Archive for January, 2014

littlebits pilot inquiry project: day two

Posted on: January 8th, 2014 by jnovakowski

Based on the questions many of the students asked yesterday, we began with a reading of short introduction to littlebits, taken from the booklet in the deluxe kit. It helped students understand the different “jobs” of the components (power, input, output and wires/linking) and the importance of the order the bits are sequenced in. Although they read this information, the students really needed to just tinker away and play around with the bits to see the effects of putting them in different orders.

We then provided the students with a set of circuit maps and asked them to create the circuits as shown and then test them with the power bit and battery. This gave students practice in following directions and having success with a series of bits. Having only two kits means only two power/battery combinations and the students have been great about sharing the components.

We then watched an overview video of the components of the deluxe kit so that the students had some understanding of the possibilities for the different components. The students were then asked to create one of two structured projects from the kit guide  – either the tickle machine or the wave greeter. This projects provided the students with practice adding new found materials to their projects, such as a feather or a cut out object that they could make move.

Again, students recorded their observations, questions and findings. They also began to think about their own projects and what they might like to create with littlebits.

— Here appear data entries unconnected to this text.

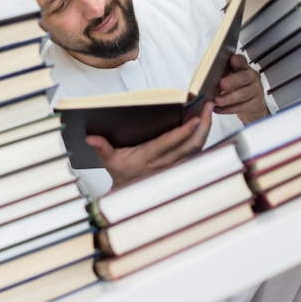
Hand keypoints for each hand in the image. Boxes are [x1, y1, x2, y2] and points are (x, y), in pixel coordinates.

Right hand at [85, 102, 213, 188]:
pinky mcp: (181, 164)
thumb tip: (90, 138)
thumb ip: (101, 148)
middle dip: (203, 125)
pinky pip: (196, 150)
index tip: (194, 120)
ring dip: (205, 129)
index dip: (183, 132)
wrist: (130, 195)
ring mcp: (176, 164)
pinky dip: (202, 136)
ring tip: (209, 109)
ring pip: (197, 147)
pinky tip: (206, 122)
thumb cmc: (122, 174)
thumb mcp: (109, 161)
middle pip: (191, 145)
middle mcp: (166, 162)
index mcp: (148, 158)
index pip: (168, 144)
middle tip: (209, 107)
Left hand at [214, 54, 268, 123]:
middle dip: (232, 80)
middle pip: (244, 77)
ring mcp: (255, 91)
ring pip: (243, 94)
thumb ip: (222, 76)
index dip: (238, 61)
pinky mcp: (255, 105)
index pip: (242, 61)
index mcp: (244, 68)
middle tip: (222, 84)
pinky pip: (241, 107)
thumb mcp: (231, 80)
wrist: (253, 106)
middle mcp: (252, 78)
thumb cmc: (238, 89)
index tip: (232, 60)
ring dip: (229, 98)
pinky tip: (218, 109)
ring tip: (218, 100)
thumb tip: (205, 78)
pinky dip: (228, 109)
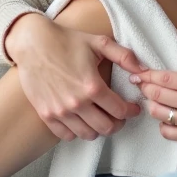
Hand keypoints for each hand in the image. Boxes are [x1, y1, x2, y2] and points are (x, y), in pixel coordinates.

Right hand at [8, 14, 144, 141]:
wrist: (32, 43)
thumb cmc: (66, 40)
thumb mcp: (99, 43)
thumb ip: (124, 56)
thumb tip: (144, 70)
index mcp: (92, 86)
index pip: (120, 111)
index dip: (131, 111)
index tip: (132, 108)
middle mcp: (77, 103)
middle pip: (107, 128)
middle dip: (118, 123)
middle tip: (118, 115)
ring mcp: (60, 111)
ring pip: (88, 135)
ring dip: (98, 129)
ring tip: (100, 118)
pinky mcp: (46, 114)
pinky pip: (67, 135)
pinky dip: (77, 132)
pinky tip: (81, 120)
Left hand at [130, 29, 176, 146]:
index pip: (165, 78)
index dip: (147, 75)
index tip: (138, 73)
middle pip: (157, 94)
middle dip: (145, 88)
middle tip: (141, 85)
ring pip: (159, 113)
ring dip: (152, 105)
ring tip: (154, 100)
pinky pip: (168, 132)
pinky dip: (163, 125)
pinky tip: (167, 118)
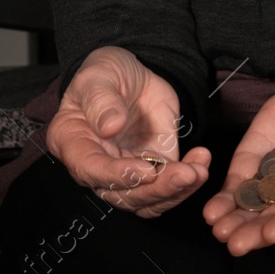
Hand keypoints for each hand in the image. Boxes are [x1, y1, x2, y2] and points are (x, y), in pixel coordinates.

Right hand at [44, 46, 211, 217]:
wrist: (132, 73)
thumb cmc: (104, 74)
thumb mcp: (98, 76)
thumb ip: (100, 100)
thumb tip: (109, 127)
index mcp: (73, 143)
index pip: (90, 170)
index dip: (118, 176)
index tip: (146, 171)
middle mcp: (97, 166)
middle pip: (122, 195)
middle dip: (156, 189)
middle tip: (187, 174)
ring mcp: (126, 170)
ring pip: (147, 199)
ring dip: (175, 191)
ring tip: (199, 171)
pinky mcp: (153, 166)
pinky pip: (168, 186)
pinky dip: (188, 181)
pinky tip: (202, 160)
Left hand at [202, 82, 274, 253]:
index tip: (273, 234)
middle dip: (255, 231)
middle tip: (234, 243)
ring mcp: (273, 179)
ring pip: (253, 207)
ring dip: (236, 221)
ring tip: (218, 229)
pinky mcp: (253, 162)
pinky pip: (238, 186)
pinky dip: (225, 199)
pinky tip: (212, 211)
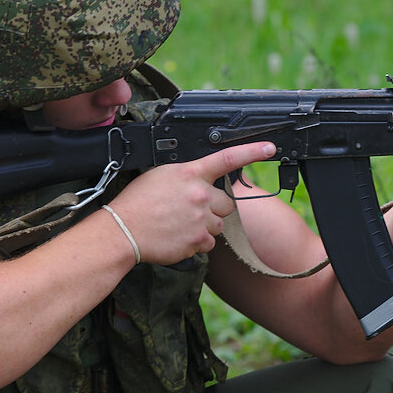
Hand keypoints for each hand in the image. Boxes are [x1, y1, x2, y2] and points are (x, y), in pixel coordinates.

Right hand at [105, 141, 275, 264]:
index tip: (269, 148)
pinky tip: (177, 237)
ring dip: (206, 227)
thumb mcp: (160, 175)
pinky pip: (208, 244)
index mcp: (190, 173)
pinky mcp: (197, 241)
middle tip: (191, 210)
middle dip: (215, 209)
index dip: (252, 152)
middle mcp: (200, 195)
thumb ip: (187, 176)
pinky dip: (196, 243)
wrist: (122, 231)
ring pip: (218, 226)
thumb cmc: (136, 202)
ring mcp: (200, 219)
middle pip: (227, 204)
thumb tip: (201, 181)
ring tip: (180, 225)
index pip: (228, 158)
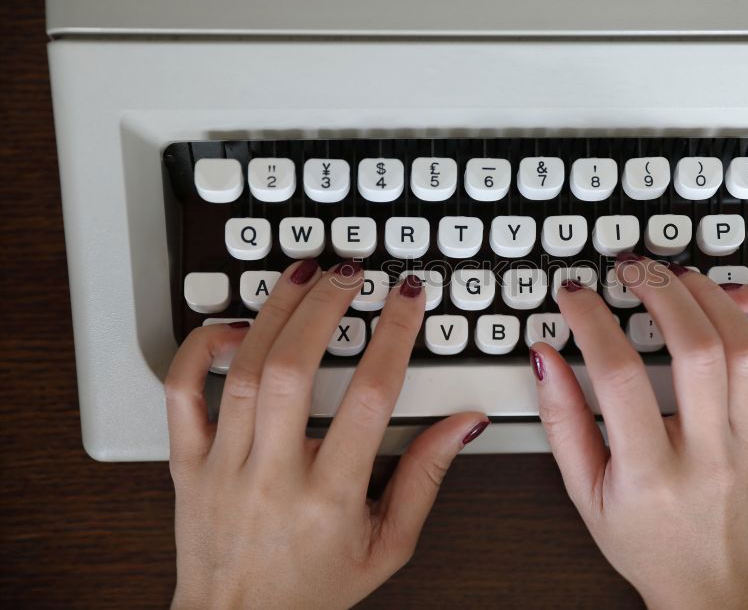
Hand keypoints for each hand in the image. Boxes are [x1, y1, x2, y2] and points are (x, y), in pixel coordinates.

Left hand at [164, 260, 487, 608]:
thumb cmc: (313, 589)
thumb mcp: (389, 546)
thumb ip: (426, 478)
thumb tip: (462, 423)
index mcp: (330, 498)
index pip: (371, 397)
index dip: (394, 333)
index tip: (406, 297)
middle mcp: (273, 476)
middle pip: (295, 368)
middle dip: (326, 305)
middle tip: (349, 272)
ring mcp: (223, 467)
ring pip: (243, 370)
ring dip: (276, 311)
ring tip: (303, 276)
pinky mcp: (187, 464)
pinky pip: (182, 393)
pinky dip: (201, 349)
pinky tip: (234, 327)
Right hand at [530, 255, 747, 609]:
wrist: (713, 581)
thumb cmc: (648, 542)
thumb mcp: (584, 493)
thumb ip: (562, 422)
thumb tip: (546, 357)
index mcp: (652, 471)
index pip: (620, 376)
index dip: (591, 321)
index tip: (574, 295)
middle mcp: (709, 449)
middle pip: (696, 346)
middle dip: (656, 289)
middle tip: (627, 268)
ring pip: (746, 343)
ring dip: (708, 293)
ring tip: (673, 276)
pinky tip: (738, 297)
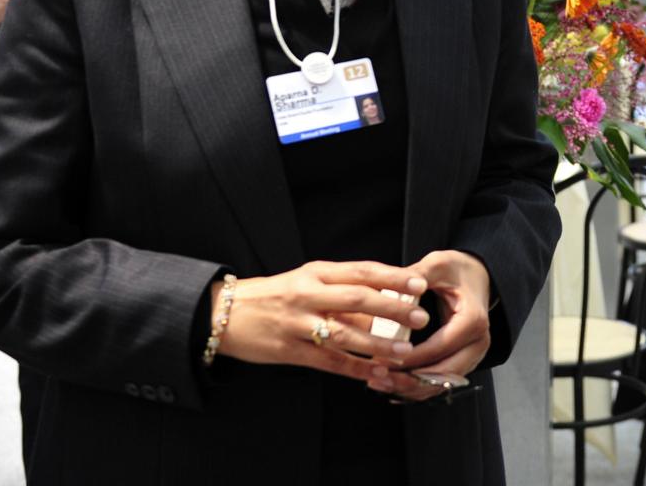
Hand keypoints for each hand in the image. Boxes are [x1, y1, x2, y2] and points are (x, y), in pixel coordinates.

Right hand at [216, 261, 429, 386]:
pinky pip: (328, 361)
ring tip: (405, 351)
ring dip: (379, 344)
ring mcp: (298, 323)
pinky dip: (355, 368)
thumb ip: (341, 289)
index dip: (393, 277)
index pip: (362, 271)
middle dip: (393, 309)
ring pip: (345, 333)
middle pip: (358, 299)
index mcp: (316, 273)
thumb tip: (385, 299)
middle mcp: (308, 294)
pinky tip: (376, 374)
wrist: (223, 314)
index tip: (420, 283)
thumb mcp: (306, 281)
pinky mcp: (289, 350)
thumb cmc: (275, 295)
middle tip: (422, 317)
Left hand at [374, 250, 492, 401]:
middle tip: (377, 377)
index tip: (381, 358)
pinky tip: (392, 384)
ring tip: (379, 382)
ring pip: (441, 383)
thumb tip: (393, 285)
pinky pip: (441, 382)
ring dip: (410, 388)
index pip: (438, 348)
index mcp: (472, 320)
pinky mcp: (465, 361)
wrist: (477, 276)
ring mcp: (474, 355)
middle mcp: (478, 342)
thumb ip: (417, 274)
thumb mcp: (438, 265)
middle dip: (408, 380)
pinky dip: (417, 387)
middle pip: (442, 373)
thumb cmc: (458, 270)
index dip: (409, 357)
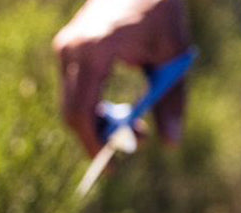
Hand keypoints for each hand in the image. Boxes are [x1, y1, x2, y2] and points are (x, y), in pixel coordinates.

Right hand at [53, 0, 189, 154]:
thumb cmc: (161, 12)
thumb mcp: (173, 57)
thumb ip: (172, 101)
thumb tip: (172, 144)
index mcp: (95, 50)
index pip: (81, 110)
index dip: (93, 143)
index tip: (110, 168)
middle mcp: (72, 48)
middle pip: (72, 111)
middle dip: (100, 137)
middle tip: (136, 145)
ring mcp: (67, 46)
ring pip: (72, 102)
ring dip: (100, 124)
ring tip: (138, 127)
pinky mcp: (69, 46)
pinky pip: (75, 89)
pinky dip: (94, 107)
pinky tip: (122, 112)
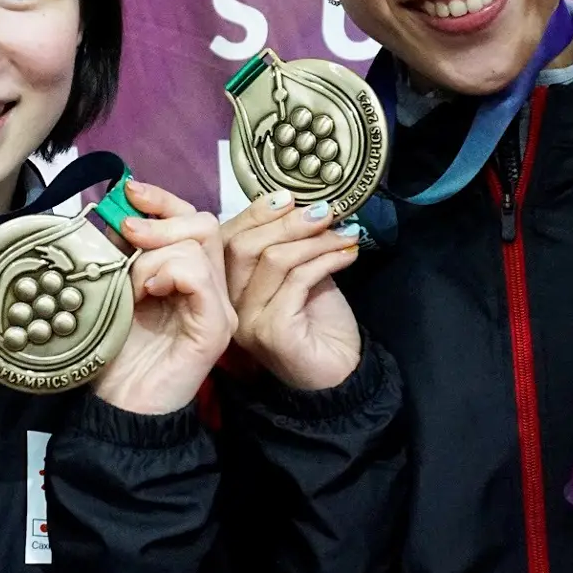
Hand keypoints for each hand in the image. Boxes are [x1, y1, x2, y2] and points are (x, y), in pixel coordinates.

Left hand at [94, 180, 236, 415]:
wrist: (118, 406)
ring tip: (131, 285)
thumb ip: (124, 253)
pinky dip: (166, 273)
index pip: (193, 219)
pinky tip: (145, 294)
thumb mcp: (114, 288)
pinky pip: (199, 276)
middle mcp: (213, 289)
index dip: (163, 199)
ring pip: (200, 246)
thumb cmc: (113, 351)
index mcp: (192, 277)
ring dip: (154, 254)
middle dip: (161, 217)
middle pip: (205, 223)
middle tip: (125, 231)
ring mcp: (219, 308)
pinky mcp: (215, 327)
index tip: (128, 192)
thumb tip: (115, 209)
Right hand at [221, 191, 362, 391]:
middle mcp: (227, 307)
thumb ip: (291, 247)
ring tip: (342, 232)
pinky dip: (325, 260)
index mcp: (226, 289)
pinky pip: (297, 281)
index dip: (256, 212)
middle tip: (323, 211)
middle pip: (241, 246)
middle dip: (285, 221)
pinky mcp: (272, 331)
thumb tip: (303, 205)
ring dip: (313, 239)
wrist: (339, 376)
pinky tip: (348, 254)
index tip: (290, 197)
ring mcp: (247, 321)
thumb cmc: (319, 326)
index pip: (225, 240)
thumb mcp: (301, 276)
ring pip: (272, 260)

The following is a short animoto video of today’s investigations:


littlebits pilot inquiry project: day one

Posted on: January 8th, 2014 by jnovakowski

This week I am spending my afternoons at Diefenbaker Elementary in Rick Hikida’s grades 4 and 5 classroom. We are piloting a set of littlebits electronic components with his students. I explained that this would be a STEAM-based project (Science, Technology, Engineering, Art & Mathematics) project and the students were on board before they even handled the littlebits.

We handed out plates of components to small groups of students and asked them to investigate the pieces and record what they noticed along with their questions. Rick noticed that some students began drawing and labelling the pieces on paper while others couldn’t help but start manipulating and tinkering with the bits.

 It wasn’t long before the students discovered that the pieces snapped together and most students figured out that there was a magnetic pull involved so they inferred the bits were magnetized. They also noticed that the bits were different colours and had words and numbers on them.

The students began connecting bits together but were a bit puzzled that they couldn’t get the bits to do what they wanted them to do, especially the ones labeled “buzzer” and “lights”.
One group of students then really looked closely at the power bit that they had and noticed there was an on and off switch but wondered where the power came from. One student asked if we needed to plug it in or get a battery. I went over to the kit and got the 9V battery and cable and then something magical happened in the classroom. Once the students realized that the power bit was truly powerful, they all swarmed around each group of students as they tested their circuits to see what would happen.

The students recorded what they noticed about their littlebits, what they wondered about and what they discovered.

More information about littlebits and the short intro video we watched can be found HERE.


looking closely: what do we notice and wonder in the woods

Posted on: January 8th, 2014 by jnovakowski

The three grades 2 and 3 classes at McNeely have been learning all about plants. Near the end of November two of the classes took the school’s iPads on a little field trip to the wooded area near the school and the afternoon class had treasures from the wooded area into their class for the afternoon (it started raining at lunch and rain and iPads do not mix!). The students were asked to look closely at the plants and their different parts, noticing colour, shape, size, textures and details.  What students observed then inspired many questions.

The students took photos of plants or parts of plants, using the iPad. Many students took pictures of both moss and mushrooms although they were not sure they were plants (but were more sure about the moss because it was green!). Great openings for future inquiries!
Two apps were introduced to the students. 
They used Skitch to create labeled diagrams with the photos they took.

The students also used the ShowMe screencasting app to record what they noticed and wondered about their plants.

 It was a great day working with natural materials and technology side by side.